Le 13 février 2020, le célèbre chanteur rwandais Kizito Mihigo avait été arrêté et accusé d’avoir tenté de se rendre illégalement au Burundi pour rejoindre des « groupes terroristes » et violé les conditions de sa sortie de prison en 2018.
Les ennuis de Kizito Mihigo, un rescapé du génocide, ont commencé en 2014 après la publication d’une chanson dans laquelle il exprimait sa compassion non seulement pour les victimes du génocide de 1994, mais aussi pour tous ceux qui ont perdu la vie « du fait d’un génocide, d’une guerre, d’un massacre en représailles, d’une disparition dans un accident ou d’une maladie ». Pour beaucoup au Rwanda, ces paroles ont été largement interprétées comme l’expression de sympathie de la part d’un Tutsi rescapé du génocide vis-à-vis des Hutus tués par les soldats du parti actuellement au pouvoir, le Front patriotique rwandais (FPR), remettant en cause le récit officiel selon lequel ces meurtres commis en représailles étaient des cas isolés traités en interne.
Quatre jours après l’arrestation de Kizito Mihigo, le 17 février, la police nationale rwandaise a annoncé qu’il avait été retrouvé mort dans sa cellule de police à Kigali, concluant à un suicide présumé.

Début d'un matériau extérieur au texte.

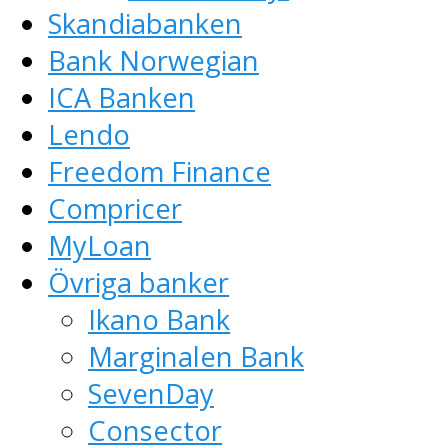
Skandiabanken
Bank Norwegian
ICA Banken
Lendo
Freedom Finance
Compricer
MyLoan
Övriga banker
Ikano Bank
Marginalen Bank
SevenDay
Consector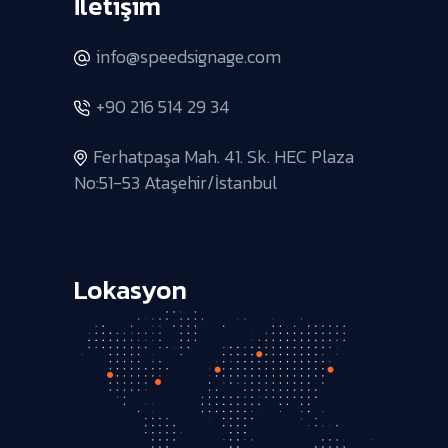
İletişim
info@speedsignage.com
+90 216 514 29 34
Ferhatpaşa Mah. 41. Sk. HEC Plaza
No:51-53 Ataşehir/İstanbul
Lokasyon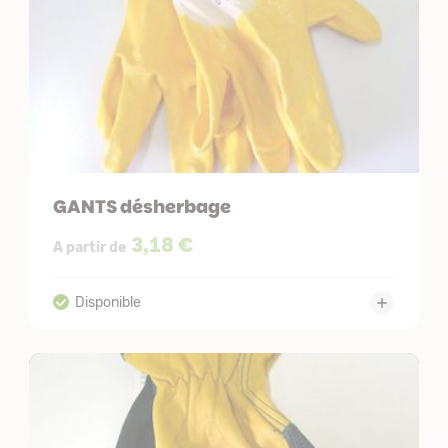
GANTS désherbage
3,18 €
A partir de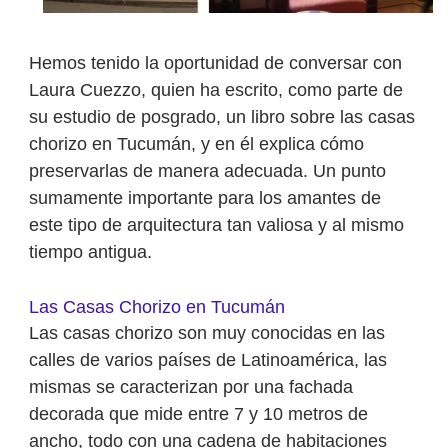
Hemos tenido la oportunidad de conversar con
Laura Cuezzo, quien ha escrito, como parte de
su estudio de posgrado, un libro sobre las casas
chorizo en Tucumán, y en él explica cómo
preservarlas de manera adecuada. Un punto
sumamente importante para los amantes de
este tipo de arquitectura tan valiosa y al mismo
tiempo antigua.
Las Casas Chorizo en Tucumán
Las casas chorizo son muy conocidas en las
calles de varios países de Latinoamérica, las
mismas se caracterizan por una fachada
decorada que mide entre 7 y 10 metros de
ancho, todo con una cadena de habitaciones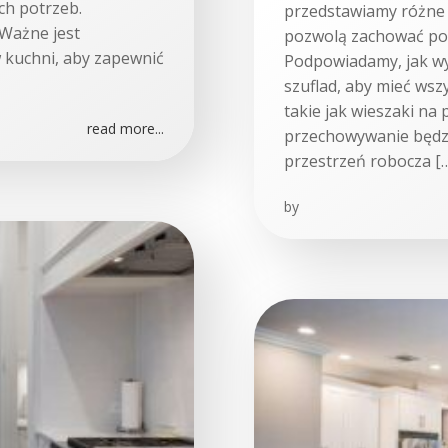
ch potrzeb.
przedstawiamy różne
Ważne jest
pozwolą zachować por
 kuchni, aby zapewnić
Podpowiadamy, jak wy
szuflad, aby mieć ws
takie jak wieszaki na
read more...
przechowywanie będzi
przestrzeń robocza [
by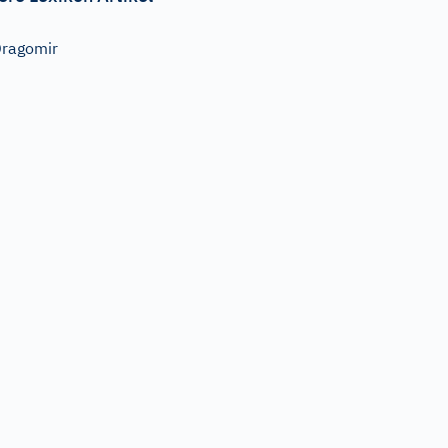
ragomir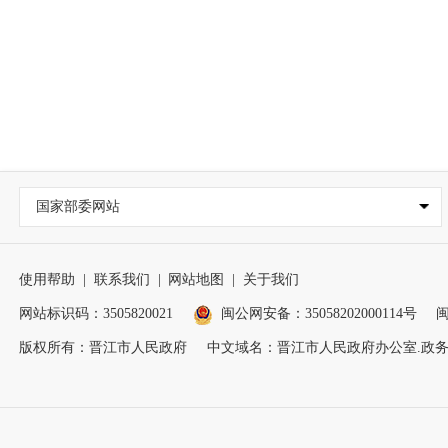
国家部委网站
使用帮助
|
联系我们
|
网站地图
|
关于我们
网站标识码：3505820021
闽公网安备：35058202000114号
闽
版权所有：晋江市人民政府
中文域名：晋江市人民政府办公室.政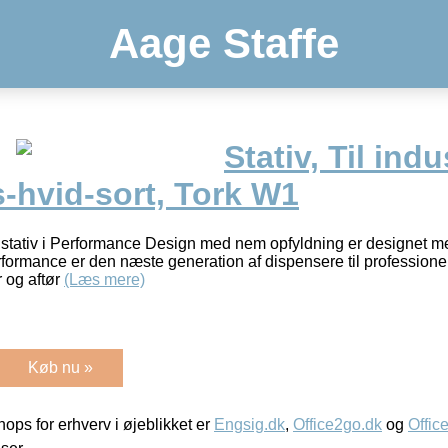
Aage Staffe
Stativ, Til indu
-hvid-sort, Tork W1
tativ i Performance Design med nem opfyldning er designet med
formance er den næste generation af dispensere til professionel 
 og aftør
(Læs mere)
Køb nu »
ps for erhverv i øjeblikket er
Engsig.dk
,
Office2go.dk
og
Offic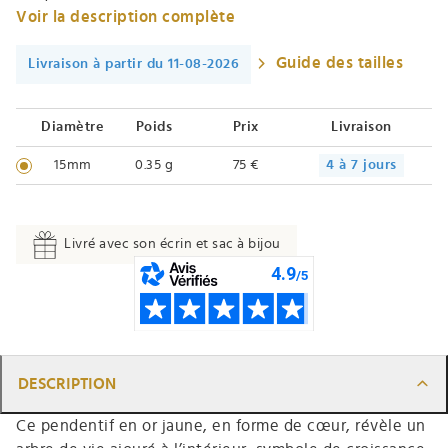
Voir la description complète
Guide des tailles
Livraison à partir du 11-08-2026
Diamètre
Poids
Prix
Livraison
15mm
0.35 g
75 €
4 à 7 jours
Livré avec son écrin et sac à bijou
DESCRIPTION
Ce pendentif en or jaune, en forme de cœur, révèle un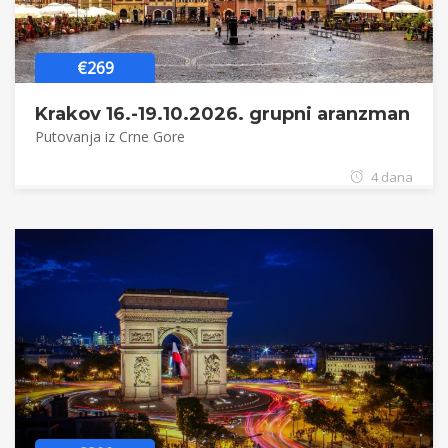
€269
Krakov 16.-19.10.2026. grupni aranzman
Putovanja iz Crne Gore
4 dana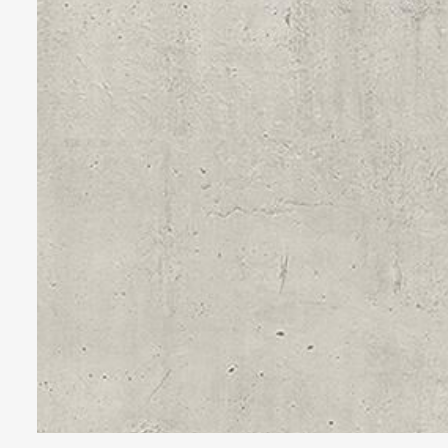
Veiligheidsfolies
Whiteboard folies
Zonwerende folies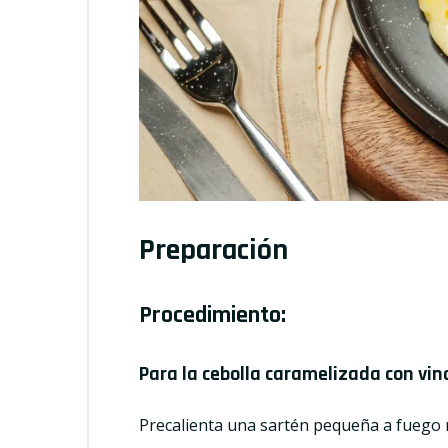
Preparación
Procedimiento:
Para la cebolla caramelizada con vi
Precalienta una sartén pequeña a fuego 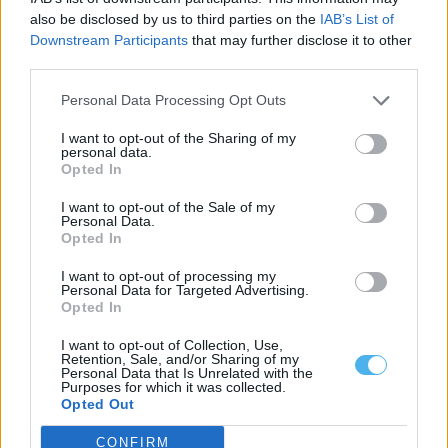
Mau tempo: Praia fluvial do Alamal com cerca de 325 mil euros
also be disclosed by us to third parties on the
IAB’s List of
do Programa Crescer com o Turismo
A Câmara de Gavião vai receber cerca de 325 mil euros do
Downstream Participants
that may further disclose it to other
Programa Crescer...
third parties.
3 Agosto, 2026 - 18:30
Personal Data Processing Opt Outs
I want to opt-out of the Sharing of my
personal data.
Opted In
I want to opt-out of the Sale of my
Personal Data.
Opted In
I want to opt-out of processing my
Personal Data for Targeted Advertising.
Opted In
I want to opt-out of Collection, Use,
Retention, Sale, and/or Sharing of my
Fortaleza de Juromenha recebe observação de estrelas a 14
Personal Data that Is Unrelated with the
de agosto
Purposes for which it was collected.
Opted Out
A Fortaleza de Juromenha, no concelho de Alandroal, recebe, no
dia 14 de agosto,...
CONFIRM
30 Julho, 2026 - 20:00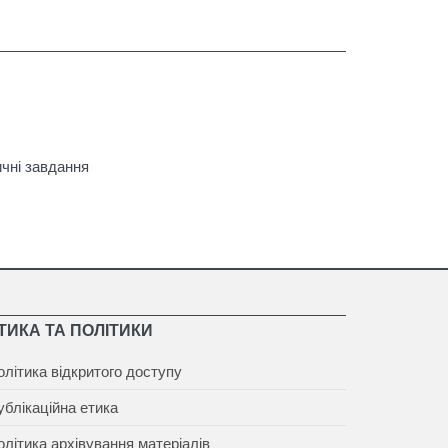
ичні завдання
ТИКА ТА ПОЛІТИКИ
олітика відкритого доступу
ублікаційна етика
олітика архівування матеріалів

Je connaissais Kizito Mihigo. Nous nous étions rencontrés quelques années auparavant, mais notre amitié a débuté avec sa détention arbitraire en 2014 et sa condamnation en 2015 pour des crimes avoués sous la contrainte. Des contacts en prison nous ont mis en contact et nous avons communiqué régulièrement. Lorsqu’il a été libéré en 2018, il m’a dit qu’il s’attendait à ce que les autorités le renvoient en prison à tout moment.
Compte tenu des exécutions extrajudiciaires régulières d’opposants politiques à l’intérieur et à l’extérieur du Rwanda, et de la tendance bien documentée des détracteurs du gouvernement de ce pays à disparaître ou à mourir dans des circonstances mystérieuses, le décès de Kizito Mihigo paraît extrêmement suspect. Le droit à la vie prévu par le droit international des droits humains tient les gouvernements pour responsables des décès en détention, en particulier dans les cas où la personne décédée était « un opposant politique au gouvernement ou un défenseur des droits de l’homme » ou elle « s’est suicidée dans des circonstances inexpliquées ».
Deux ans plus tard, les autorités n’ont toujours pas mené d’enquête crédible sur la mort de Kizito Mihigo.
Aujourd’hui, nous nous souvenons de Kizito Mihigo et appelons les partenaires du Rwanda à dénoncer cette affaire et d’autres atrocités présumées. Au regard des antécédents du Rwanda en matière de décès inexpliqués d’opposants et de dissidents politiques, nous réaffirmons la nécessité d’ouvrir une enquête indépendante, avec la participation d’experts étrangers, sur la mort de Kizito Mihigo.